Having put the finishing
touches to his nephew’s sitting-room and removed himself from Bloxham Mansions
in a cab, the Duke of Dunstable, feeling much better after his little bit of
exercise, had driven to Paddington Station and caught the 2.45 train to Market
Blandings in the county of Shropshire. For he had invited himself — he was a
man of too impatient spirit to hang about waiting for other people to invite
him — to spend an indefinite period as the guest of Clarence, ninth Earl of
Emsworth, and his sister, Lady Constance Keeble, at that haunt of ancient
peace, Blandings Castle.

The
postcard which he had dispatched some days previously announcing his impending
arrival and ordering an airy ground-floor bedroom with a southern exposure and
a quiet sitting-room in which he could work with his secretary, Rupert Baxter,
on his history of the family had had a mixed reception at the Blandings
breakfast table.

Lord
Emsworth, frankly appalled, had received the bad news with a sharp ‘Eh, what?

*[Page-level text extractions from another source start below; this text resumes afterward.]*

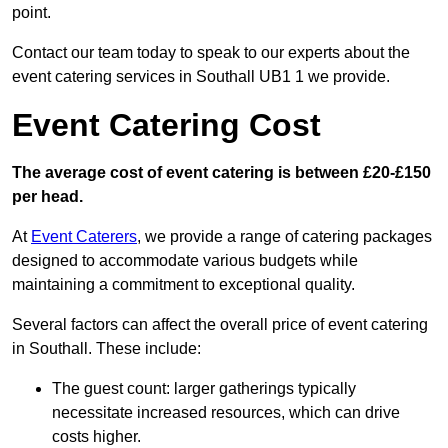
point.
Contact our team today to speak to our experts about the
event catering services in Southall UB1 1 we provide.
Event Catering Cost
The average cost of event catering is between £20-£150
per head.
At
Event Caterers
, we provide a range of catering packages
designed to accommodate various budgets while
maintaining a commitment to exceptional quality.
Several factors can affect the overall price of event catering
in Southall. These include:
The guest count: larger gatherings typically
necessitate increased resources, which can drive
costs higher.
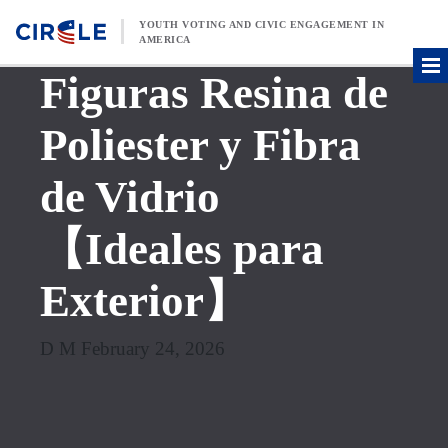
Skip to content
YOUTH VOTING AND CIVIC ENGAGEMENT IN
AMERICA
Figuras Resina de
Poliester y Fibra
de Vidrio
【Ideales para
Exterior】
D M February 24, 2026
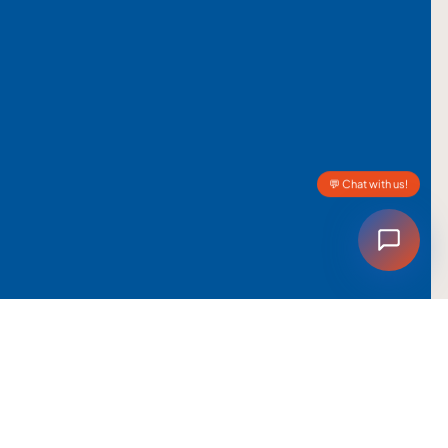
💬 Chat with us!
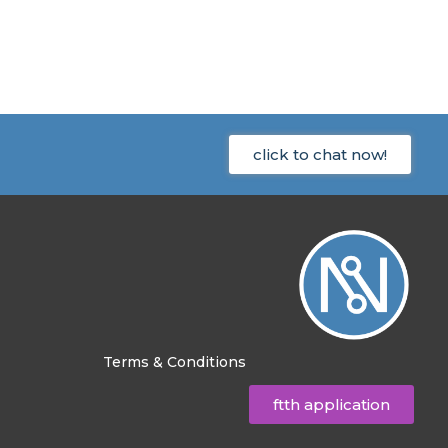
click to chat now!
Terms & Conditions
ftth application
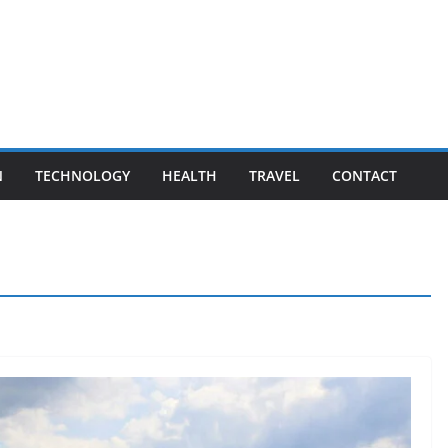
N
TECHNOLOGY
HEALTH
TRAVEL
CONTACT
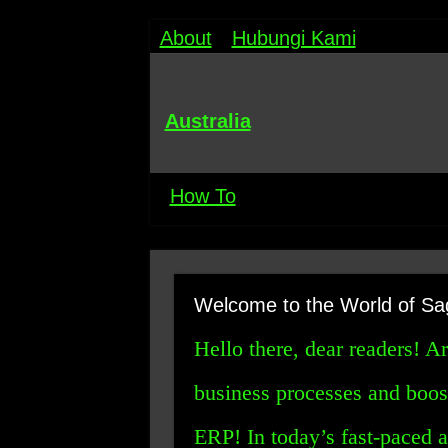
About
Hubungi Kami
Australia
How To
Welcome to the World of Sa
Hello there, dear readers! A
business processes and boos
ERP! In today’s fast-paced 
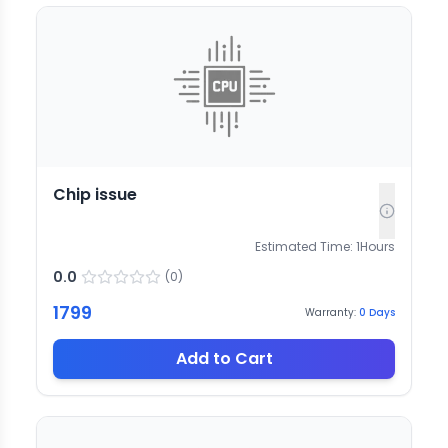
Chip issue
Estimated Time:
1
Hours
0.0
(
0
)
1799
Warranty:
0
Days
Add to Cart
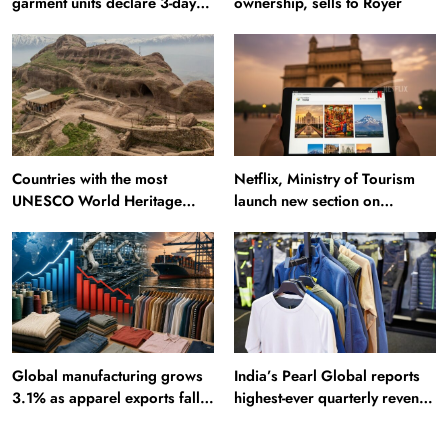
garment units declare 3-day
ownership, sells to Royer
break in Bangladesh
Countries with the most
Netflix, Ministry of Tourism
UNESCO World Heritage
launch new section on
Sites: Iran enters top 10 after
Incredible India website
Alamut inscription
Global manufacturing grows
India’s Pearl Global reports
3.1% as apparel exports fall
highest-ever quarterly revenue
2.6%
in Q1 FY27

Oh, I say, dash it!’ He had disliked the Duke in a dreamy way for forty-seven
years, and as for Rupert Baxter he had hoped never to be obliged to meet him
again either in this world or the next. Until fairly recently that efficient
young man had been his own secretary, and his attitude towards him was a little
like that of some miraculously cured convalescent towards the hideous disease
which has come within an ace of laying him low. It was true, of course, that
this time the frightful fellow would be infesting the castle in the capacity of
somebody else’s employee, but he drew small comfort from that. The mere thought
of being under the same roof with Rupert Baxter was revolting to him.